The Chamber Orchestra of Philadelphia opened its latest concert with Dirk Brossé conducting a 19th-century piece that is a textbook example of cinematic music, even though it was written before the first movies flickered across a screen. The program ended with the U.S. premiere of a piece that looked, on paper, like it was going to be another example of musical storytelling, in a more serious mood. Unfortunately, the contemporary offering didn’t live up to its advance billing.
Rossini’s overture to The Italian Girl in Algiers is a cinematic work because it evokes all the emotions of a light adventure story. You don’t have to know the details of the story; cinematic music strips it down to its emotional effects. You know Rossini’s music conveys a narrative that is exciting and basically good-natured, like The Adventures of Robin Hood, and that’s all you have to know.
Rossini understood the purpose of the light adventure story and stayed within its emotional range. Brossé conducted with good tempos, a light touch, and the general approach of someone who’s just as understanding as the composer.
As its title implies, Rami Khalifé’s Stories for Piano and Orchestra is supposed to produce that same storytelling quality. The stories it tells are more serious than Rossini’s, but it’s too hyped up.
A monotonous slog
Khalifé amplified the piano even though the concerto was being presented in the Perelman Theater, a medium-sized hall in which pianos routinely fill the space without any electronic help.
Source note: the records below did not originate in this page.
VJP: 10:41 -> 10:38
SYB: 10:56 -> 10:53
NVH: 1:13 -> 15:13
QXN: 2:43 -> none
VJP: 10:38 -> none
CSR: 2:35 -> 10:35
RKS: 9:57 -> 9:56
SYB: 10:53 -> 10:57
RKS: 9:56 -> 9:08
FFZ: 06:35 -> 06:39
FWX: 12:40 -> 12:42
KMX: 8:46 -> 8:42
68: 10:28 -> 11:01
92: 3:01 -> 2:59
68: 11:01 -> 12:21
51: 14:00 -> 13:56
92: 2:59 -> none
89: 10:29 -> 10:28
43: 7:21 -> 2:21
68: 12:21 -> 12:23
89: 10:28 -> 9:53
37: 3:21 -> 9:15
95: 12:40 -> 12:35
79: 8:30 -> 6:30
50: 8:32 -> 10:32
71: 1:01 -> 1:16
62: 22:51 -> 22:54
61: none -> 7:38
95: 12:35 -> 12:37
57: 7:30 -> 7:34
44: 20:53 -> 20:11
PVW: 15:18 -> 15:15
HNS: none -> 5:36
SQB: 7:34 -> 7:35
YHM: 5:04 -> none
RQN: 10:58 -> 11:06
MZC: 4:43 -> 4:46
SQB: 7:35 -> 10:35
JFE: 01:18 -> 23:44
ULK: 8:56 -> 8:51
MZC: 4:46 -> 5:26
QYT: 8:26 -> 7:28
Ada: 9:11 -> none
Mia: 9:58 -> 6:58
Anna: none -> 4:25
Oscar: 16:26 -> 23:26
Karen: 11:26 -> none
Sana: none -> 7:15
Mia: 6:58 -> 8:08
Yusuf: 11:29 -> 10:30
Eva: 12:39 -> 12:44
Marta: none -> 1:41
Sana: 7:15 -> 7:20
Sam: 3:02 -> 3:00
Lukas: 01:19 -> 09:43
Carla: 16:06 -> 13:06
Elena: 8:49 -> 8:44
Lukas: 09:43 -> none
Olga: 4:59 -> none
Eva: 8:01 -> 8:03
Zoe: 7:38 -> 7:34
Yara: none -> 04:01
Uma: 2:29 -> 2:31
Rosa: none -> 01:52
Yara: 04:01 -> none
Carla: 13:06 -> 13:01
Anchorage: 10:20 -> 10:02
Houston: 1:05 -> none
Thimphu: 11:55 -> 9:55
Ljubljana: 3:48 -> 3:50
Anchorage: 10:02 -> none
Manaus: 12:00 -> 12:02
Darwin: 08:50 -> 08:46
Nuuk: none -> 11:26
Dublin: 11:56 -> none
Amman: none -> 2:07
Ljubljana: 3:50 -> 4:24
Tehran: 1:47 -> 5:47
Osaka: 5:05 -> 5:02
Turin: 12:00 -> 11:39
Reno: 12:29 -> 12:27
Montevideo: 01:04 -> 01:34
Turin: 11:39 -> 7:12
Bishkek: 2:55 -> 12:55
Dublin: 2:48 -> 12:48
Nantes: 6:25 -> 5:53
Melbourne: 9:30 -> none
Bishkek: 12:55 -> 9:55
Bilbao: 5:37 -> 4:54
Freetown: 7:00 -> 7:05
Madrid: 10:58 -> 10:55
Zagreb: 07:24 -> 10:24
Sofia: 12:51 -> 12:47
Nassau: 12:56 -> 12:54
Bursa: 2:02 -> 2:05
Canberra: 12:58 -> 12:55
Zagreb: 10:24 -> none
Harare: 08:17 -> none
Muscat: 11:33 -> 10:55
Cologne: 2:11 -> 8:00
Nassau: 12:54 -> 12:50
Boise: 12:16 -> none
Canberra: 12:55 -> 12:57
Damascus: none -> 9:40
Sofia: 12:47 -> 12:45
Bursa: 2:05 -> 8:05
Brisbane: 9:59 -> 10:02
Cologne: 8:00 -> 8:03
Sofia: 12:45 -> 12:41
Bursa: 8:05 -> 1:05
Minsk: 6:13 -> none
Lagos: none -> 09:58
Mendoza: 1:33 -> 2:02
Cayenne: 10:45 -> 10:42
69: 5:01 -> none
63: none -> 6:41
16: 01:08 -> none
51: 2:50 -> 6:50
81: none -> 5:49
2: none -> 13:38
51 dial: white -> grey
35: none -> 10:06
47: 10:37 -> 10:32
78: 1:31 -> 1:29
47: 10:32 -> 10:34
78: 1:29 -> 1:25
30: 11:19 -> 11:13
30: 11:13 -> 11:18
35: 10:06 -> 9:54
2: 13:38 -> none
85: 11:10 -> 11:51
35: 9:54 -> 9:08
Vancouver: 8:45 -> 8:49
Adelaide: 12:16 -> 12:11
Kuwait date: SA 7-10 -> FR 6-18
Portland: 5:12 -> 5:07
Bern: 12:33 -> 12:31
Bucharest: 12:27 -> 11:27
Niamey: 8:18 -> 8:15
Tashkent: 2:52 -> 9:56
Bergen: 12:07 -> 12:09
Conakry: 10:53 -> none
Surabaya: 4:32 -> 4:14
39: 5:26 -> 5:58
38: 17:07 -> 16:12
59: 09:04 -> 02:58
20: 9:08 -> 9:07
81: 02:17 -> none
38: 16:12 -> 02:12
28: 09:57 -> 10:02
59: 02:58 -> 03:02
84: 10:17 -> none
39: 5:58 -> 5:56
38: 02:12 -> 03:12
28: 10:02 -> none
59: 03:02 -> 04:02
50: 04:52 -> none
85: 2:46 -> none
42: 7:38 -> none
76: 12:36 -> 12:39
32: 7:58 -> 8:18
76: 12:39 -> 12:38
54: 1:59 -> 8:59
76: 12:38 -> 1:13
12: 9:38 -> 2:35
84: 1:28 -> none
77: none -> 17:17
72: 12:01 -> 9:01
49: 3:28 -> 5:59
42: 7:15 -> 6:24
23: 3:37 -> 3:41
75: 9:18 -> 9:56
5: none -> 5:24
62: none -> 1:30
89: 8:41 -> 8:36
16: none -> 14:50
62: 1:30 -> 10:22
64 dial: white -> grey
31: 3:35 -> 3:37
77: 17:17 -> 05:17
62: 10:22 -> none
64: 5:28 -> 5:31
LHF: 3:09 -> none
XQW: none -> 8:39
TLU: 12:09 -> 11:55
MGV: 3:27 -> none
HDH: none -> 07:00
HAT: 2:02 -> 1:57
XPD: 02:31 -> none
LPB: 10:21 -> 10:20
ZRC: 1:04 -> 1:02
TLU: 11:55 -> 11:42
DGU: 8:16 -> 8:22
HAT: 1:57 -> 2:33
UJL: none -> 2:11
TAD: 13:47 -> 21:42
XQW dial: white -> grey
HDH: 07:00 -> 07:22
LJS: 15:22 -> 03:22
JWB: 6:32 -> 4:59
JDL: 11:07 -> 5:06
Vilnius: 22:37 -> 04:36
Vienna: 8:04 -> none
Volume replaced true drama, in the same way contemporary movie theaters pump up the sound system in the hope the audience will feel something important is happening.
Some of the quieter moments were effective but a good editor would have told the author he should cut most of these stories by 20 or 30 percent. The unaccompanied piano solos were too long by an even bigger factor and too repetitious. A pianist can create an intensely emotional effect the first two or three times he slams a hammer strike into the keys. After that, the strikes become monotonous.
The other two items on the program were examples of pure music, with no attempt at a story line. Gounod’s First Symphony combines the classical forms of the Mozart-Haydn period with the color and emotional expressiveness favored in the middle years of the 19th century. As Dirk Brossé said in his opening remarks, the form is classical but the language is romantic.
A too-brief journey
Raphael Fusco’s Alternate Routes started life as a saxophone concerto. It was so successful Fusco has developed several other arrangements. Dirk Brossé asked him to arrange it for the Chamber Orchestra and that version received its premiere at this concert.
Fusco has spread the saxophone solo among all the sections of the orchestra, turning the piece into a “concerto for orchestra,” an orchestral work in which the different sections take turns playing solos. Bartok’s 1943 Concerto for Orchestra is a staple of the orchestral repertoire and most composers who have come along since then have contributed to the form.
A saxophone solo offers a composer a fruitful basis for a melodious piece that’s supposed to show off every section of the orchestra. Fusco’s score develops the possibilities with all the color and variety a good orchestra can add to a good idea. The violin solo played by the Chamber Orchestra’s new concert master, Stephen Tavani, created one of the afternoon’s high points.
In addition to his purely musical virtues, Fusco has obviously absorbed one of the great lessons speakers and writers hear throughout their careers: always leave your audience wanting more. The concerto’s three movements all ended a little too soon. As everything should.